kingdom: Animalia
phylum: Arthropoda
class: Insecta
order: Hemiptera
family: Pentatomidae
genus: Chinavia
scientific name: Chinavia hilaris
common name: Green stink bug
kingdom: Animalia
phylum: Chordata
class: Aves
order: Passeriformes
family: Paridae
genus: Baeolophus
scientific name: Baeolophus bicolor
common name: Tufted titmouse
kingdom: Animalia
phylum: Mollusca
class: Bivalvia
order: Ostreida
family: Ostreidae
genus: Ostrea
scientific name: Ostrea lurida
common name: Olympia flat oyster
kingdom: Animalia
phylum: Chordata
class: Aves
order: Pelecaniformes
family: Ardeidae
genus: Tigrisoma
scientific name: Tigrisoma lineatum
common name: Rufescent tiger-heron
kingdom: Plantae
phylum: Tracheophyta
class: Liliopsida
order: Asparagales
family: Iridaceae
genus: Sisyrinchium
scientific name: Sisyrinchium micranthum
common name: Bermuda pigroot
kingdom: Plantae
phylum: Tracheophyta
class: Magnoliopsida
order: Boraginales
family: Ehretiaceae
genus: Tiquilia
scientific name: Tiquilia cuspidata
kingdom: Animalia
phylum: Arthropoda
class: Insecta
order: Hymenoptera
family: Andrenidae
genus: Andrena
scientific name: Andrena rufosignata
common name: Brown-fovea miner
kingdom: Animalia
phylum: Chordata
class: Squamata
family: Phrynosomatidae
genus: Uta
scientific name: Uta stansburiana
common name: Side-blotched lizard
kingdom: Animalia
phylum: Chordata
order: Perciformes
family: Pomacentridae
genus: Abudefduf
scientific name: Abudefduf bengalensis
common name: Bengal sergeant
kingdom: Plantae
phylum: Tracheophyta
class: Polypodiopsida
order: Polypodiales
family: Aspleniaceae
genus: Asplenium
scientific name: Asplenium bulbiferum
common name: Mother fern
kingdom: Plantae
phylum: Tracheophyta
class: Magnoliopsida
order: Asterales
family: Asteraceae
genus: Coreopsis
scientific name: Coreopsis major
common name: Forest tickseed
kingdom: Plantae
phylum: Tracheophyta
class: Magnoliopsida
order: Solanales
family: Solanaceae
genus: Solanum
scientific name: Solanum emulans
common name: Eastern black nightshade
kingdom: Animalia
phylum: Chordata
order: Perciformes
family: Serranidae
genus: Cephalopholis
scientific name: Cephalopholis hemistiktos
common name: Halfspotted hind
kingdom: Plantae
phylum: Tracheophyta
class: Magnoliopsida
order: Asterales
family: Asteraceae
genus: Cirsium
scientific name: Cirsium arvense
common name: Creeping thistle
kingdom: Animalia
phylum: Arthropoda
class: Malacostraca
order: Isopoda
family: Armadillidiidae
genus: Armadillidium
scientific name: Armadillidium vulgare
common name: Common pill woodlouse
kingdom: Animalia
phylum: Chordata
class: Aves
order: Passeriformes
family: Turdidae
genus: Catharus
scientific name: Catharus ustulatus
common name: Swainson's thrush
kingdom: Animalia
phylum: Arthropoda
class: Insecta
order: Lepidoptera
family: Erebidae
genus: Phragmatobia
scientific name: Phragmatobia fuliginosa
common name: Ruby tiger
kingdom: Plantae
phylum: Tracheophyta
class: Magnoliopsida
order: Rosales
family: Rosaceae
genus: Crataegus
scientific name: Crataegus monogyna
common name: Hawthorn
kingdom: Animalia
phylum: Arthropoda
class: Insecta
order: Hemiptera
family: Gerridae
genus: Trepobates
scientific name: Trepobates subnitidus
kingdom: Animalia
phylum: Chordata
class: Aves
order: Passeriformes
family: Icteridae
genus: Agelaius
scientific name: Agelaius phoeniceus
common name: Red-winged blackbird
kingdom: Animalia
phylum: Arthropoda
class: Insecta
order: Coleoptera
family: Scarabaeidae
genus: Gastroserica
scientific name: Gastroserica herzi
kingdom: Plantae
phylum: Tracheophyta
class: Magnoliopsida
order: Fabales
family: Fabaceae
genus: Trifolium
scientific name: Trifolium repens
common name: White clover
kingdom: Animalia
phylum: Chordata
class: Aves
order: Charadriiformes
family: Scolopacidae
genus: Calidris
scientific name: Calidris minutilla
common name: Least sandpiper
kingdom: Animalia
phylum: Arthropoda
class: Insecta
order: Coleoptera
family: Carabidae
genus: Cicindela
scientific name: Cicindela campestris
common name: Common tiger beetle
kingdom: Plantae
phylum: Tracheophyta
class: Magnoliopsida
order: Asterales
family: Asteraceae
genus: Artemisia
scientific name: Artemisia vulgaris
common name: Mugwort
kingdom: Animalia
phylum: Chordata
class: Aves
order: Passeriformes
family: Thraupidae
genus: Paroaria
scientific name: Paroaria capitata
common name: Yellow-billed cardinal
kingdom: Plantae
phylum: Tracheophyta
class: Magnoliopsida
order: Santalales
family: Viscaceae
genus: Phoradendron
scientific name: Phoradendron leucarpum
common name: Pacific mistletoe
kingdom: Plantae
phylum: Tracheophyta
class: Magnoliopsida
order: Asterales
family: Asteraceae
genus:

-- Task directions --
Write out all the records again, swapping "common name" for "everyday name" everywhere it appears and keeping every other word the same.

-- Problem solution --
kingdom: Animalia
phylum: Arthropoda
class: Insecta
order: Hemiptera
family: Pentatomidae
genus: Chinavia
scientific name: Chinavia hilaris
everyday name: Green stink bug
kingdom: Animalia
phylum: Chordata
class: Aves
order: Passeriformes
family: Paridae
genus: Baeolophus
scientific name: Baeolophus bicolor
everyday name: Tufted titmouse
kingdom: Animalia
phylum: Mollusca
class: Bivalvia
order: Ostreida
family: Ostreidae
genus: Ostrea
scientific name: Ostrea lurida
everyday name: Olympia flat oyster
kingdom: Animalia
phylum: Chordata
class: Aves
order: Pelecaniformes
family: Ardeidae
genus: Tigrisoma
scientific name: Tigrisoma lineatum
everyday name: Rufescent tiger-heron
kingdom: Plantae
phylum: Tracheophyta
class: Liliopsida
order: Asparagales
family: Iridaceae
genus: Sisyrinchium
scientific name: Sisyrinchium micranthum
everyday name: Bermuda pigroot
kingdom: Plantae
phylum: Tracheophyta
class: Magnoliopsida
order: Boraginales
family: Ehretiaceae
genus: Tiquilia
scientific name: Tiquilia cuspidata
kingdom: Animalia
phylum: Arthropoda
class: Insecta
order: Hymenoptera
family: Andrenidae
genus: Andrena
scientific name: Andrena rufosignata
everyday name: Brown-fovea miner
kingdom: Animalia
phylum: Chordata
class: Squamata
family: Phrynosomatidae
genus: Uta
scientific name: Uta stansburiana
everyday name: Side-blotched lizard
kingdom: Animalia
phylum: Chordata
order: Perciformes
family: Pomacentridae
genus: Abudefduf
scientific name: Abudefduf bengalensis
everyday name: Bengal sergeant
kingdom: Plantae
phylum: Tracheophyta
class: Polypodiopsida
order: Polypodiales
family: Aspleniaceae
genus: Asplenium
scientific name: Asplenium bulbiferum
everyday name: Mother fern
kingdom: Plantae
phylum: Tracheophyta
class: Magnoliopsida
order: Asterales
family: Asteraceae
genus: Coreopsis
scientific name: Coreopsis major
everyday name: Forest tickseed
kingdom: Plantae
phylum: Tracheophyta
class: Magnoliopsida
order: Solanales
family: Solanaceae
genus: Solanum
scientific name: Solanum emulans
everyday name: Eastern black nightshade
kingdom: Animalia
phylum: Chordata
order: Perciformes
family: Serranidae
genus: Cephalopholis
scientific name: Cephalopholis hemistiktos
everyday name: Halfspotted hind
kingdom: Plantae
phylum: Tracheophyta
class: Magnoliopsida
order: Asterales
family: Asteraceae
genus: Cirsium
scientific name: Cirsium arvense
everyday name: Creeping thistle
kingdom: Animalia
phylum: Arthropoda
class: Malacostraca
order: Isopoda
family: Armadillidiidae
genus: Armadillidium
scientific name: Armadillidium vulgare
everyday name: Common pill woodlouse
kingdom: Animalia
phylum: Chordata
class: Aves
order: Passeriformes
family: Turdidae
genus: Catharus
scientific name: Catharus ustulatus
everyday name: Swainson's thrush
kingdom: Animalia
phylum: Arthropoda
class: Insecta
order: Lepidoptera
family: Erebidae
genus: Phragmatobia
scientific name: Phragmatobia fuliginosa
everyday name: Ruby tiger
kingdom: Plantae
phylum: Tracheophyta
class: Magnoliopsida
order: Rosales
family: Rosaceae
genus: Crataegus
scientific name: Crataegus monogyna
everyday name: Hawthorn
kingdom: Animalia
phylum: Arthropoda
class: Insecta
order: Hemiptera
family: Gerridae
genus: Trepobates
scientific name: Trepobates subnitidus
kingdom: Animalia
phylum: Chordata
class: Aves
order: Passeriformes
family: Icteridae
genus: Agelaius
scientific name: Agelaius phoeniceus
everyday name: Red-winged blackbird
kingdom: Animalia
phylum: Arthropoda
class: Insecta
order: Coleoptera
family: Scarabaeidae
genus: Gastroserica
scientific name: Gastroserica herzi
kingdom: Plantae
phylum: Tracheophyta
class: Magnoliopsida
order: Fabales
family: Fabaceae
genus: Trifolium
scientific name: Trifolium repens
everyday name: White clover
kingdom: Animalia
phylum: Chordata
class: Aves
order: Charadriiformes
family: Scolopacidae
genus: Calidris
scientific name: Calidris minutilla
everyday name: Least sandpiper
kingdom: Animalia
phylum: Arthropoda
class: Insecta
order: Coleoptera
family: Carabidae
genus: Cicindela
scientific name: Cicindela campestris
everyday name: Common tiger beetle
kingdom: Plantae
phylum: Tracheophyta
class: Magnoliopsida
order: Asterales
family: Asteraceae
genus: Artemisia
scientific name: Artemisia vulgaris
everyday name: Mugwort
kingdom: Animalia
phylum: Chordata
class: Aves
order: Passeriformes
family: Thraupidae
genus: Paroaria
scientific name: Paroaria capitata
everyday name: Yellow-billed cardinal
kingdom: Plantae
phylum: Tracheophyta
class: Magnoliopsida
order: Santalales
family: Viscaceae
genus: Phoradendron
scientific name: Phoradendron leucarpum
everyday name: Pacific mistletoe
kingdom: Plantae
phylum: Tracheophyta
class: Magnoliopsida
order: Asterales
family: Asteraceae
genus:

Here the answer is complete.